# EXERCISE BRIEF
Rewrite every item below, replacing "top-left" with "upper-left" and keeping everything else unchanged.

# STORED DATA
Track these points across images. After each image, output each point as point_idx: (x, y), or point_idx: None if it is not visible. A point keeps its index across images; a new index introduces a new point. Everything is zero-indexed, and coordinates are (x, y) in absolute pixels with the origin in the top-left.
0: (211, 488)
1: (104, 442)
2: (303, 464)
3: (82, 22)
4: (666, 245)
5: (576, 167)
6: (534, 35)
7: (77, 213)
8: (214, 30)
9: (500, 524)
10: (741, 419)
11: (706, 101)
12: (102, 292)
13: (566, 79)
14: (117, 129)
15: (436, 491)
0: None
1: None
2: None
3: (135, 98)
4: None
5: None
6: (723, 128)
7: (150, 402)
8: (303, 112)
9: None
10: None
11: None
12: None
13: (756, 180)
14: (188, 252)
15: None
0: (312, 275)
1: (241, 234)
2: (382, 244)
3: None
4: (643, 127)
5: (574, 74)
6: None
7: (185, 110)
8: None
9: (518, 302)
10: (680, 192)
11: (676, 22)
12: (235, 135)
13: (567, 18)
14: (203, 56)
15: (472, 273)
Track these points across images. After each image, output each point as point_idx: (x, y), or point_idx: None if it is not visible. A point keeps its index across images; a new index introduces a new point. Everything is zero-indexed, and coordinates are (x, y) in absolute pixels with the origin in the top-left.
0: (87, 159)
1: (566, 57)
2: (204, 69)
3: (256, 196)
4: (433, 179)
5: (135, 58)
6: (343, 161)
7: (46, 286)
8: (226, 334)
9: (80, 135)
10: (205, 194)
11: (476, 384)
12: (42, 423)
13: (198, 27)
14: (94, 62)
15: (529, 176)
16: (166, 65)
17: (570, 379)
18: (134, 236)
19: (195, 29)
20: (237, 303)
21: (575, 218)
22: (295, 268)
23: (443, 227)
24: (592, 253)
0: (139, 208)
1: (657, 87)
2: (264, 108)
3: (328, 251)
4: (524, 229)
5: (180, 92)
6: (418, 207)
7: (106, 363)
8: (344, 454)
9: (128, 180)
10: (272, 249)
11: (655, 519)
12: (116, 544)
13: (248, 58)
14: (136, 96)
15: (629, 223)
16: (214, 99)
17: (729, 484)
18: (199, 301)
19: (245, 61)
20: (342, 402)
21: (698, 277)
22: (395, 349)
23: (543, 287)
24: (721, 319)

# RESULT FOR THIS EXERCISE
Track these points across images. After each image, output each point as point_idx: (x, y), or point_idx: None if it is not visible. A point keeps its index across images; a new index introduces a new point. Everything is zero-indexed, and coordinates are (x, y) in absolute pixels with the origin in the upper-left.
0: (211, 488)
1: (104, 442)
2: (303, 464)
3: (82, 22)
4: (666, 245)
5: (576, 167)
6: (534, 35)
7: (77, 213)
8: (214, 30)
9: (500, 524)
10: (741, 419)
11: (706, 101)
12: (102, 292)
13: (566, 79)
14: (117, 129)
15: (436, 491)
0: None
1: None
2: None
3: (135, 98)
4: None
5: None
6: (723, 128)
7: (150, 402)
8: (303, 112)
9: None
10: None
11: None
12: None
13: (756, 180)
14: (188, 252)
15: None
0: (312, 275)
1: (241, 234)
2: (382, 244)
3: None
4: (643, 127)
5: (574, 74)
6: None
7: (185, 110)
8: None
9: (518, 302)
10: (680, 192)
11: (676, 22)
12: (235, 135)
13: (567, 18)
14: (203, 56)
15: (472, 273)
Track these points across images. After each image, output each point as point_idx: (x, y), or point_idx: None if it is not visible. A point keeps its index across images; a new index introduces a new point. Everything is zero-indexed, and coordinates are (x, y) in absolute pixels with the origin in the upper-left.
0: (87, 159)
1: (566, 57)
2: (204, 69)
3: (256, 196)
4: (433, 179)
5: (135, 58)
6: (343, 161)
7: (46, 286)
8: (226, 334)
9: (80, 135)
10: (205, 194)
11: (476, 384)
12: (42, 423)
13: (198, 27)
14: (94, 62)
15: (529, 176)
16: (166, 65)
17: (570, 379)
18: (134, 236)
19: (195, 29)
20: (237, 303)
21: (575, 218)
22: (295, 268)
23: (443, 227)
24: (592, 253)
0: (139, 208)
1: (657, 87)
2: (264, 108)
3: (328, 251)
4: (524, 229)
5: (180, 92)
6: (418, 207)
7: (106, 363)
8: (344, 454)
9: (128, 180)
10: (272, 249)
11: (655, 519)
12: (116, 544)
13: (248, 58)
14: (136, 96)
15: (629, 223)
16: (214, 99)
17: (729, 484)
18: (199, 301)
19: (245, 61)
20: (342, 402)
21: (698, 277)
22: (395, 349)
23: (543, 287)
24: (721, 319)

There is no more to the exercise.